セカンドベストはなんだ?

最善の策が取れなくても良い。最善を尽くすことがダイジ。

長岡鉄男ってそんなに偉いの?

iPod世代の私には、なかなか理解できないのだけど、
長岡鉄男という人は、いまだに一部のオーディオマニアに絶大な人気を誇っている。
長岡鉄男のオーディオ哲学を熱烈に支持する、いわゆる「長岡教」の信者も根強い。
相田翔子の親衛隊は消滅してしまったというのに、まったく長岡教の影響力恐るべし、である。*1

なぜ長岡鉄男の人気は途絶えないのか?
なぜオーディオ界隈で神格化されるのか?

その答えはつぎの3つにあると思う。

自作スピーカーへの特化

長岡鉄男といえば「自作スピーカー」。
レコードからCDになろうが、iPodになろうが、スピーカーの技術は陳腐化しない。

そもそもオーディオレビューは、ジャーナリズムとしての価値しかない。
ひたらくいえば、消耗品でありナマモノなのだ。
新しい製品がでたら、旧世代の製品には誰も見向きをしなくなる。
同様に、古い製品を事細かにレビューしたところで、消費者は興味を示さない。

スピーカーだけは別格。
しかも自作スピーカーならメーカー製品のように廃盤の憂き目にあうこともない。
かたや、タンノイのオートグラフを賞賛した五味康祐の名前を耳にすることは少ない。

メーカーにこびず、軽妙な語り口

辛口コメントとユーモアある文体も長岡鉄男氏の特徴。
文芸批評と違い、オーディオレビューで堅苦しい文体はウケが悪い。
その点、コント作家出身の長岡鉄男氏が人気になるのは想像にたやすい。

オーディオ業界が縮小し、大手某社の悪口を書くと仕事がもらえない、
そんな袋小路に追い込まれた現在と違い、当時は各メーカー百花撩乱。
オーディオ評論家の”センセー”はひっぱりだこ。
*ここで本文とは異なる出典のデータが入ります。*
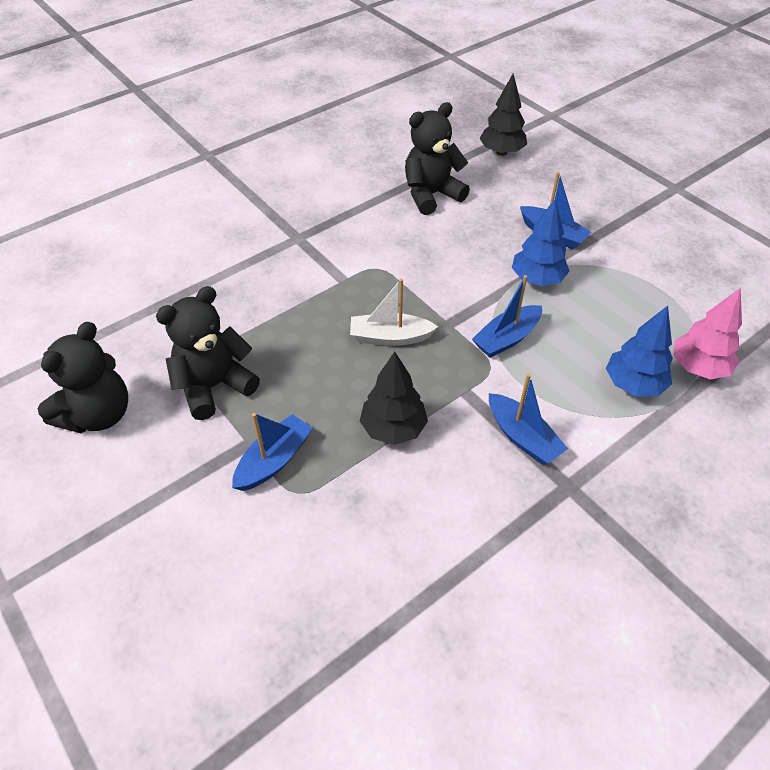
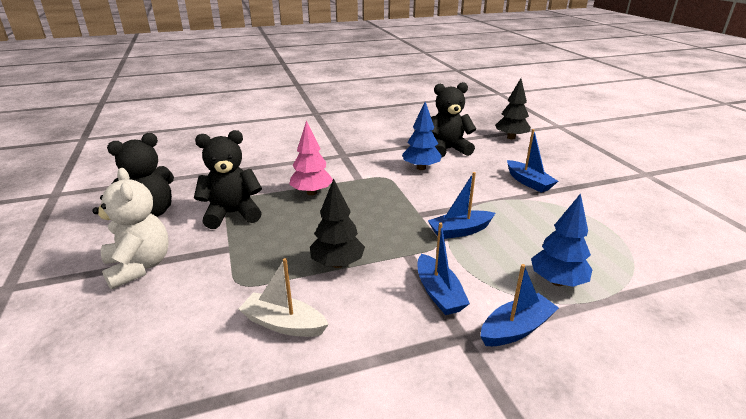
camera: 20 degrees right, 20 degrees down
blue boat [232,413,313,491] -> blue boat moved to [480,264,559,346]
white boat [350,279,438,346] -> white boat moved to [239,258,329,337]
blue tree [512,198,570,286] -> blue tree moved to [402,102,442,170]
pink tree [674,288,742,380] -> pink tree moved to [289,120,333,195]
none -> white teddy bear [92,168,169,289]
多少の辛口はご愛嬌だっただろう。

オーディオ・サークル「ミューズの方舟」

現在の活動している「ミューズの方舟」は、長岡鉄男氏が発起人らしい。
もともとはメーカー主催セミナーが打ち切りになったのがきっかけだというが、
同好の志のつながりを思いやる長岡鉄男氏の人となりがうかがえるエピソードだ。

マーケティング理論っぽくいえば、
コミュニティを提供したことでディープな「ファン」をつくることに成功し、
他のオーディオ評論家とは一線を画す「長岡鉄男」というブランドの神格化を決定付けたのかもしれない。

まとめ

  1. 自作スピーカー
  2. 辛口&ユーモアのある文体
  3. 「ミューズの方舟」の主催

この3つの要因を考えると、長岡鉄男の人気が根強いのにも合点がゆく。

では、カリスマ 長岡鉄男氏がオーディオ業界に及ぼした影響はなにか?
次回はその功罪を考えてみたい。

*1:アイドルは次から次に若くてカワイイ子がデビューするのに対して、「オーディオ評論家」は時代背景の影響が強い職業なので「長岡の後に長岡なし」という状況なんだと思う。